To do:
**1)** In the interview on landscape photography, which painters did KK's exploration of landscape lead to?
**2)** Continue the interview on landscape photography from where it stops.

Exercise passage:
KK: Twenty-five years ago, I completed a long-term project of photographing the oldest generation in my family. Once it was finished, I felt somewhat lost creatively. My husband, who was also an artist, suggested that I explore landscape photography, given my love for the outdoors. At the time, I was reluctant to pursue this idea because it seemed like such a well-trodden genre that I doubted I could contribute anything new. However, over time, I began to explore landscapes and their connection to memory. I became increasingly interested in how we idealize and remember a place, focusing more on the emotional aspects rather than simply documenting a scene.
Once I allowed myself to explore the landscape, I revisited how it was portrayed in both photography and painting. This exploration led me to the romantic landscapes created by the Hudson River School painters. While I prefer the immediacy of photography, the romantic landscape painters captured the emotion and poetry of a place in a way that deeply resonated with me.
“I idealize memories of places that are rapidly changing due to climate change. Could the Romantic Landscape be relevant today? Can I create something that transcends sentimentality? ” These are the questions I kept coming back to.

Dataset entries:

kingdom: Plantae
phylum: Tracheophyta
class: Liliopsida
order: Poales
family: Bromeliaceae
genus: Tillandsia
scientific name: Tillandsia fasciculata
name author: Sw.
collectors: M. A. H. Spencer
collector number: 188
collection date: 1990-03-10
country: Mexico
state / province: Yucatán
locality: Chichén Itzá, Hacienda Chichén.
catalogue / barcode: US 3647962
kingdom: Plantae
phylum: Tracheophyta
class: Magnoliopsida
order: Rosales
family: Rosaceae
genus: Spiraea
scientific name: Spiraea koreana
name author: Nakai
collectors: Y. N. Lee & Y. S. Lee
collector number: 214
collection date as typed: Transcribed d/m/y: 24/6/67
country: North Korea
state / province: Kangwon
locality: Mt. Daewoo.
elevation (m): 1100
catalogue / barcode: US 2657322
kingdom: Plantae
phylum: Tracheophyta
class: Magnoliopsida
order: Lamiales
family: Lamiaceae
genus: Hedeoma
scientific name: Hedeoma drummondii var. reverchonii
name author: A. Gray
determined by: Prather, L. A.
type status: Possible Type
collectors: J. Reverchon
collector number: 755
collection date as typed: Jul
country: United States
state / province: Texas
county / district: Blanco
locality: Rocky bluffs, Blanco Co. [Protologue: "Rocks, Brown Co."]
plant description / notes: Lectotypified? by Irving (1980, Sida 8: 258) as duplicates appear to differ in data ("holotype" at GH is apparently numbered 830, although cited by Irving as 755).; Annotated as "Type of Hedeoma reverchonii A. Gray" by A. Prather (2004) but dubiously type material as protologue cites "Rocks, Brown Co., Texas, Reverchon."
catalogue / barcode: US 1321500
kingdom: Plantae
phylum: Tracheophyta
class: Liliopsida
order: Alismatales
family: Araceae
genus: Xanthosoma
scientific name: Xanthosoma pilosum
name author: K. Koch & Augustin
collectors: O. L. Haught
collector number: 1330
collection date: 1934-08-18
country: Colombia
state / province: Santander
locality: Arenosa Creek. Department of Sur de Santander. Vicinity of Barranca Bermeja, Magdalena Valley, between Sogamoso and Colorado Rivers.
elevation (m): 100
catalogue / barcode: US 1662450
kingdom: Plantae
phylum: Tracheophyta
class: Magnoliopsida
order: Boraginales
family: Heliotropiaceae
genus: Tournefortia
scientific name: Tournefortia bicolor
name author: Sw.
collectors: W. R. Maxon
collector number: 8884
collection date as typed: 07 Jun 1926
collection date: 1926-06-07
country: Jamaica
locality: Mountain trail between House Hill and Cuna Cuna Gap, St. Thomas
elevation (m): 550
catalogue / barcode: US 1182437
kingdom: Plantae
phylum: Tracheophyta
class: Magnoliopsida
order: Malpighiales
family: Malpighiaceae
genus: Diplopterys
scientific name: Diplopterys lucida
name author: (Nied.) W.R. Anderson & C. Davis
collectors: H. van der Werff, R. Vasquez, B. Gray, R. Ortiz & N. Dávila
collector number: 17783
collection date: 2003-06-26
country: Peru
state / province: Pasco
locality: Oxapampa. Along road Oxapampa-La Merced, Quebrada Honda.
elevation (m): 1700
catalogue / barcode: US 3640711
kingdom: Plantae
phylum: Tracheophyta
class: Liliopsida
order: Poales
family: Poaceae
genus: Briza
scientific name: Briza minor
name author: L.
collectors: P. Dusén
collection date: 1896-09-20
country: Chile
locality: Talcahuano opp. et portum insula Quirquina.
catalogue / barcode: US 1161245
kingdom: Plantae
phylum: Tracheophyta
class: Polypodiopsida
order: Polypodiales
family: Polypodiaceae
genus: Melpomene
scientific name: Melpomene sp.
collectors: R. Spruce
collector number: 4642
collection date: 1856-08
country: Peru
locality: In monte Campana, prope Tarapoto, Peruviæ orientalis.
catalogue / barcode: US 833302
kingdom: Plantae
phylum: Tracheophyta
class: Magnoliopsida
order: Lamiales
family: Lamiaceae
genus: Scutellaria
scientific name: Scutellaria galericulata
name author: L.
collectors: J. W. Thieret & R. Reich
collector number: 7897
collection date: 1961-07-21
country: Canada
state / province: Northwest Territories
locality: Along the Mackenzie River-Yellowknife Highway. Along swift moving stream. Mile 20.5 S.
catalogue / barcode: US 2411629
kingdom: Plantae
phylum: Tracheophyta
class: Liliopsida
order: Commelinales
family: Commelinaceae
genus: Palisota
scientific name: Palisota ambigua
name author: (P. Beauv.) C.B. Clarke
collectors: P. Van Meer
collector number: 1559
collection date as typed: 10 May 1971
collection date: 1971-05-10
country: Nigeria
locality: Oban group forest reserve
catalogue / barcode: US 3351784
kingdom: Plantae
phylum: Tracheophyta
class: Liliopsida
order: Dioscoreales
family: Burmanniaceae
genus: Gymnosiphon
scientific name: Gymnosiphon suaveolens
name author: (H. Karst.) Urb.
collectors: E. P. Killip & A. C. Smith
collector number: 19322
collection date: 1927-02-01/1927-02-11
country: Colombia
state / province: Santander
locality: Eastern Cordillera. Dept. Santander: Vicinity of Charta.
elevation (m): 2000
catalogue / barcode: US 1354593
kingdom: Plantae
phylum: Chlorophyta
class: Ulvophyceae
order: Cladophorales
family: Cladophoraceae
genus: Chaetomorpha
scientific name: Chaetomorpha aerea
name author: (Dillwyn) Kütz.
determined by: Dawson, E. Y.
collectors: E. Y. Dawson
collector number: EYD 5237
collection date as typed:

Answers to each task:
**1)** The Hudson River School painters.

**2)**
©Karen Klinedinst, Morning Pastorale, from the series Where I Am; archival pigment print on Hahnemühle Bamboo paper
DNJ: Over the past 5-6 years we’ve both dealt with loss and grief in our relationships (though for quite different reasons.) We’ve both used our work therapeutically, making work that delves into our inner emotions. Something I always look for when looking at art is for it to make me feel. Deeply. Profoundly.
Your husband had a pancreatic cancer diagnosis and then passed away a few months later. I lost my mother to pancreatic cancer in 2014; she passed 5 weeks after diagnosis. It’s utterly shocking how stealthy this disease usually is—one day everything is fine, and the next people’s lives—as well those of their loved ones—are turned upside down.
Before Dan passed, it always seemed to me that your work was tied to activities you shared with your husband, such as hiking or camping. Yet, after his passing, you continued to create new images of the landscape. Has your work changed in any way due to this profound loss and its impact on your life?
KK: On August 26, 2021, my husband Dan was diagnosed with Stage IV pancreatic cancer. He passed away four and a half months later, on January 13, 2022, at home in his studio, surrounded by his artwork. We were both artists, married for 30 years and together for 36. We supported each other in all aspects of our lives, including our art.
Dan had a deep knowledge of art history and introduced me to the works of Caspar David Friedrich and George Inness—painters I was unfamiliar with when I attended art school in the 1980s. Both artists explored their spiritual connection to the landscape, which has significantly influenced my work. Dan’s love for me and respect for my art empowered me to create the pieces I do. Even after his passing, he continues to inspire my creations.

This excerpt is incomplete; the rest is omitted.